Together, these contributions extend the boundaries of current service automation theories and provide a foundation for other conceptual and empirical models in complex, inclusive, and hybrid service environments.
Managerial Contributions
From a managerial perspective, the DAWN Avatar Robot Cafe offers several key insights for service industry leaders aiming to incorporate advanced robotics and AI into their operations. The cafe’s approach to employing individuals with disabilities through remote-operated robots provides a replicable model for creating inclusive work environments. This model not only addresses labor shortages in the service industry but also taps into a previously underutilized workforce, enhancing corporate social responsibility and brand reputation.

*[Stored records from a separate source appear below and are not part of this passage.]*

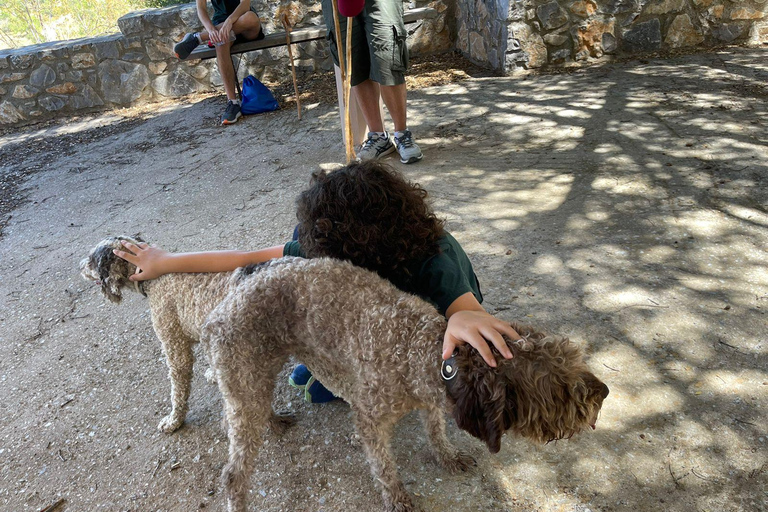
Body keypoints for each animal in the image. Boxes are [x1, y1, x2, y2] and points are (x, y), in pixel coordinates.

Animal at [79, 235, 294, 432]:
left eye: (91, 260)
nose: (80, 267)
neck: (154, 280)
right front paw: (213, 374)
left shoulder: (174, 346)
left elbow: (178, 391)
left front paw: (174, 420)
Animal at [201, 256, 608, 512]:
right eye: (558, 387)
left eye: (572, 357)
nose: (603, 392)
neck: (418, 351)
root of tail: (224, 303)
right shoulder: (375, 416)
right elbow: (383, 466)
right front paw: (396, 496)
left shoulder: (430, 400)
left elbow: (436, 431)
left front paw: (446, 456)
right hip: (247, 379)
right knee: (232, 475)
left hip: (290, 363)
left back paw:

The operational structure of the DAWN Cafe, with its distinct areas for dining, bar service, barista operations, and customer interaction, shows the versatility of robotic systems in various service contexts. Managers can draw from this example to design service environments that maximize the potential of robotic technology while maintaining a high level of customer engagement and satisfaction.
Additionally, the cafe’s emphasis on providing a personalized and emotionally engaging customer experience through remote-operated robots offers relevant lessons for enhancing service quality. By investing in ongoing training and development for both robots and their operators, the service industry leaders can ensure continuous interactions and maintain high standards of customer service.

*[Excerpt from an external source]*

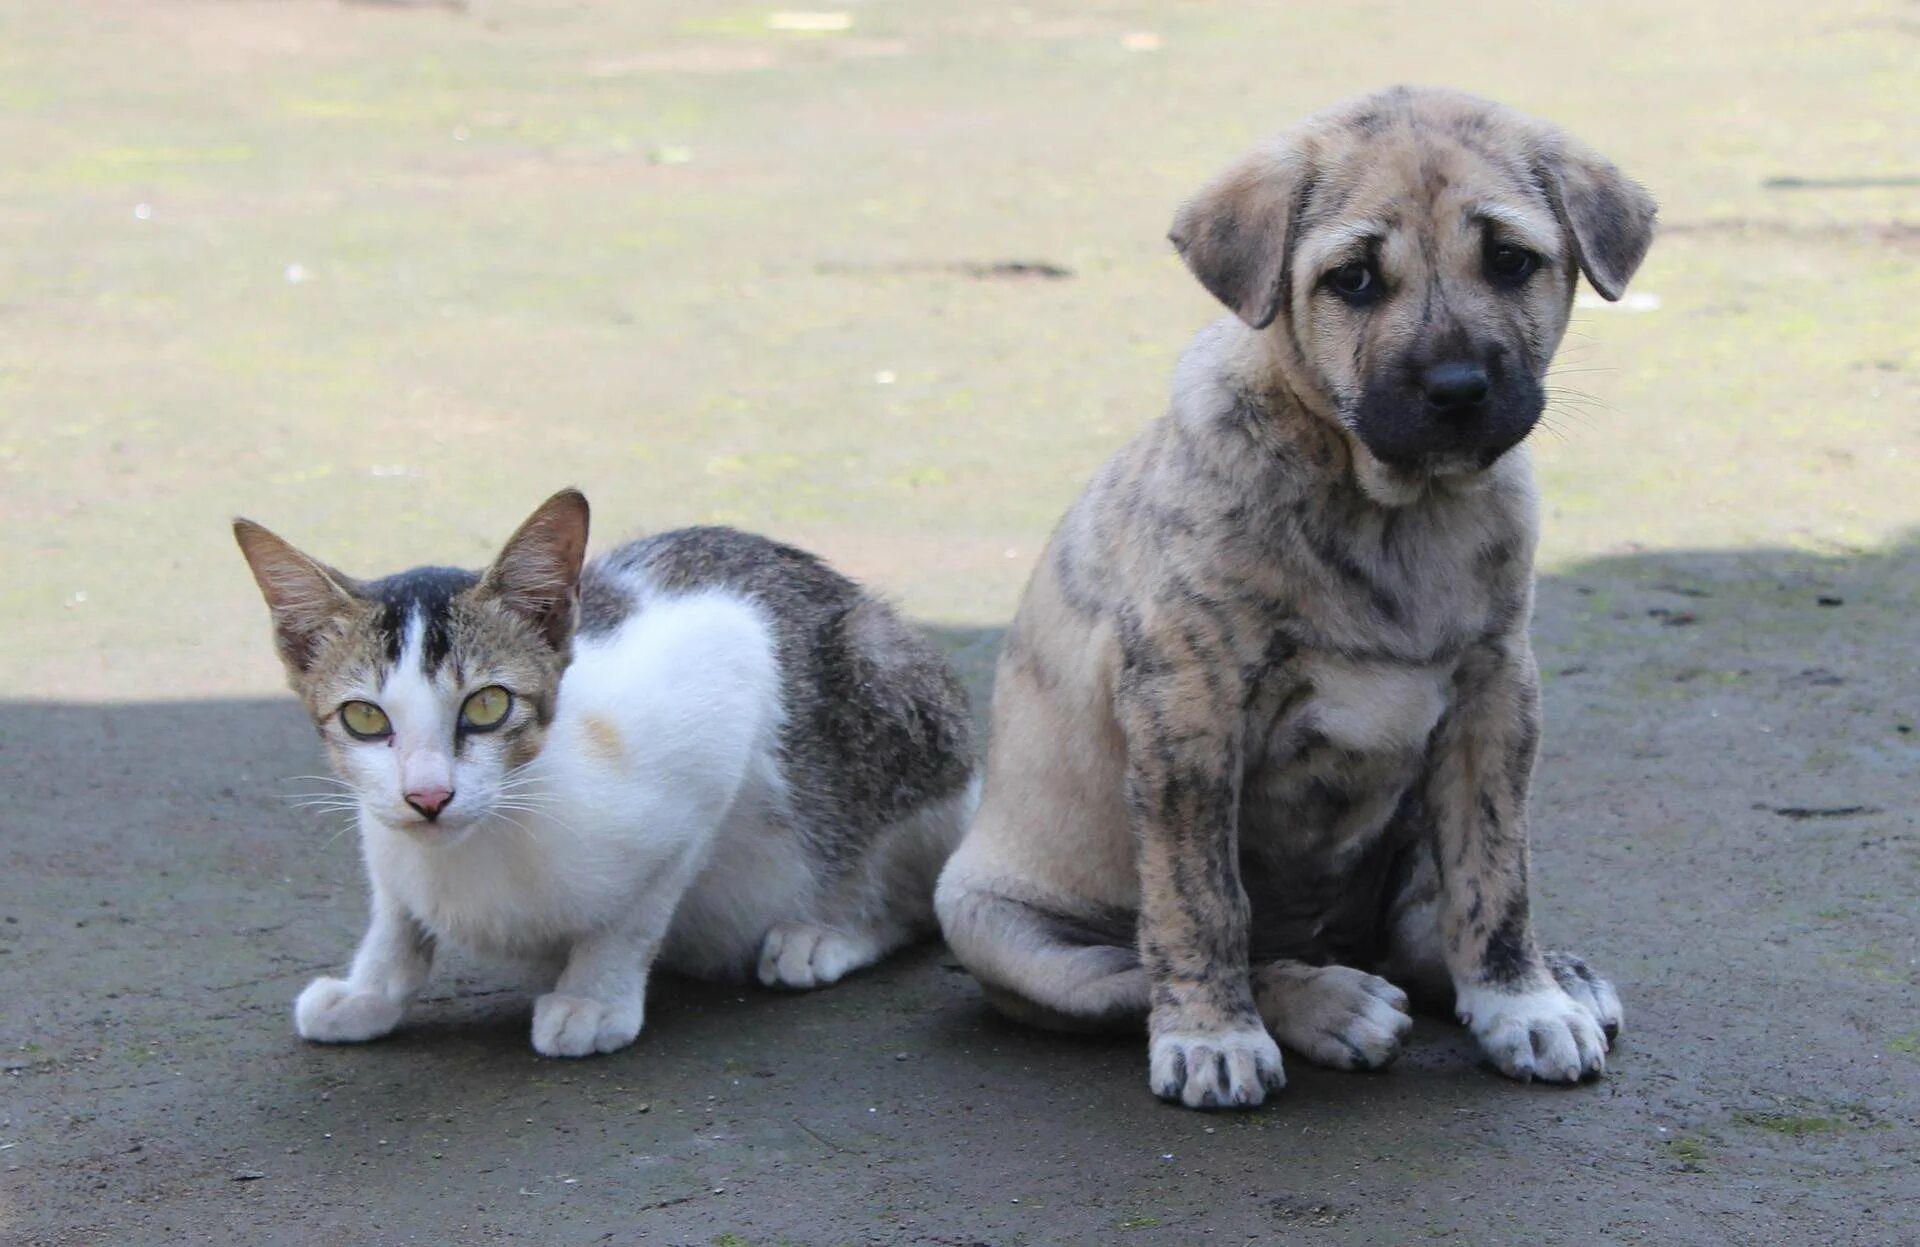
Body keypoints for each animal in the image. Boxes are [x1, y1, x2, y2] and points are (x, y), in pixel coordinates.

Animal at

Limitations and Future Research Directions
This article has several limitations that should be acknowledged. First, the cultural specificity of the DAWN Cafe context in Japan may limit the generalizability of our findings. Japan’s cultural familiarity with robotics and social tolerance for mediated human-machine interactions may not translate easily to other regions. Future research should test the MH/MA framework in diverse cultural contexts to understand how societal attitudes, labor norms, and disability inclusion policies affect adoption and perception. Second, the reliance on qualitative data, including interviews, observations, and document analysis, presents challenges in quantifying and comparing results. We understand that qualitative data collection was appropriate for understanding and describing the real-life phenomenon at DAWN Cafe, but future research could benefit from incorporating quantitative analysis to further validate and expand upon our findings.
Future research should focus on several key areas: developing training programs for MH/MA systems and assessing the long-term impacts on various stakeholders, including employees, customers, and service providers. Expanding opportunities for research and implementing actionable activities in the public sector can also be highly beneficial, as suggested by Reis et al. (2019). Moreover, exploring the integration of AI-driven features into MH/MA architectures, and potentially creating a Multi-Human/Multi-Avatar+AI (MH/MA+AI) model can enhance the sophistication and appeal of such service environments. This exploration can lead to a more comprehensive understanding of how AI can facilitate effective teamwork and personalized service in high-touch environments.
Footnotes
Acknowledgements
The author extends deep gratitude to all the experts and respondents whose participation was indispensable to this investigation.
Funding
The author received no financial support for the research, authorship, and/or publication of this article.
Declaration of Conflicting Interests
The author declared no potential conflicts of interest with respect to the research, authorship, and/or publication of this article.
Data Availability Statement
Data can be provided upon request to the author.